The Office of National Drug Control Policy (ONDCP) construes drug prevention in school to be an integral part of its strategy to reduce the consumption of illicit substances, along with border interdiction, drug treatment, and domestic law enforcement. The ONDCP's goals include reducing juvenile smoking and drinking because they are illegal activities for youth and because they are significant risk factors in predicting subsequent use of marijuana and harder drugs.

Drug use generates social costs in terms of increased health care, lost productivity, and other costs. The social value or social benefit of a drug use prevention program includes the social costs that would have been incurred without the program. Estimating the social costs of drug use is thus an important part of estimating school drug prevention's social benefit. Prevention itself also has a social cost in terms of the resources used in administering the program.

Substance use has many ill effects on the lives of users and, through those users, on the lives of nonusers. Some of these effects are intangible and are difficult if not impossible to quantify.

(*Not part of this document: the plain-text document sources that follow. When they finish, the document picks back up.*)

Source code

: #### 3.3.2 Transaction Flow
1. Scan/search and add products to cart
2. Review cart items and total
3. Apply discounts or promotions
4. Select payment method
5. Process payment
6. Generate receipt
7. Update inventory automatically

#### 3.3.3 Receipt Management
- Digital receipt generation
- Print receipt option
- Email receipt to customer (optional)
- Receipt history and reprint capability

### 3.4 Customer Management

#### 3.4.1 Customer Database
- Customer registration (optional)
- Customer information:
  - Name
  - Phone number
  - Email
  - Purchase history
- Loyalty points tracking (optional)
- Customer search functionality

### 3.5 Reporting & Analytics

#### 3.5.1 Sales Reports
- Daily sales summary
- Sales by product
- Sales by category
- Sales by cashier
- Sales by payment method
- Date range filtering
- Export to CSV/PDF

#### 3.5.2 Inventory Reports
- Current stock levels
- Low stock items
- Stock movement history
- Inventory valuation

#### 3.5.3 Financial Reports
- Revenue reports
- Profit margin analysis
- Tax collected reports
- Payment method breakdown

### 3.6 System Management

Some studies have attempted estimates of a wide range of social costs of drug use. These costs include health care expenditures for medical consequences and for alcohol and drug abuse services, productivity reduction associated with premature death and with crime victimization, other costs of crime, and costs of social-welfare administration.

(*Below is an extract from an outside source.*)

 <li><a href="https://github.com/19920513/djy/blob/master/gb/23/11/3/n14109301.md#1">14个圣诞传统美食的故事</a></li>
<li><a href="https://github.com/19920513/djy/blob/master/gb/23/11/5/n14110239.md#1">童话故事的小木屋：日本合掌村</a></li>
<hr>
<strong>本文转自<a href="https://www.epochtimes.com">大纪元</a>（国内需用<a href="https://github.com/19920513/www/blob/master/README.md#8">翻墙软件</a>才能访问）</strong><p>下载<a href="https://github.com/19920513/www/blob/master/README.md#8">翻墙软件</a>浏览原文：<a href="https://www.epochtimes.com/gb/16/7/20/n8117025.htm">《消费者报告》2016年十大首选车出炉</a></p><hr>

Finally, drug prevention in school can bring benefits that are not related to or caused by reduced drug use, such as reduced criminal activity, reduced precocious sexual activity, increased school retention and graduation, and other such benefits.

Research done regarding program costs of drug prevention in school confirmed a basic finding of Caulkins et al. (1999). The budgetary costs (e.g., for program materials and teacher training) are very small compared with the non-budgetary costs, in particular the opportunity cost of using school time to teach prevention rather than conventional subjects. To those responsible for allocating school district resources, it is the budgetary costs that are relevant. However, because we are interested here in social benefits, we are also interested in social costs, and those costs are not restricted to budgetary costs. The true dominant cost to society of a youth's receiving school-based drug prevention is not just the purchase price of any workbooks or posters to implement the drug prevention curriculum, or even the costs required to train the teachers. Rather, it is the loss to society from that student spending less time learning (and the teacher spending less time teaching) other more-traditional subjects. This conflict is a microcosm of the much broader and intensely debated issue of whether school time should be spent providing various social services and life-skills training or whether schools should focus solely on academic basics.

Research shows that drug prevention in school is a good investment from the benefit-cost standpoint. The best estimate of social costs saved per prevention program participant greatly exceeds the program cost per participant.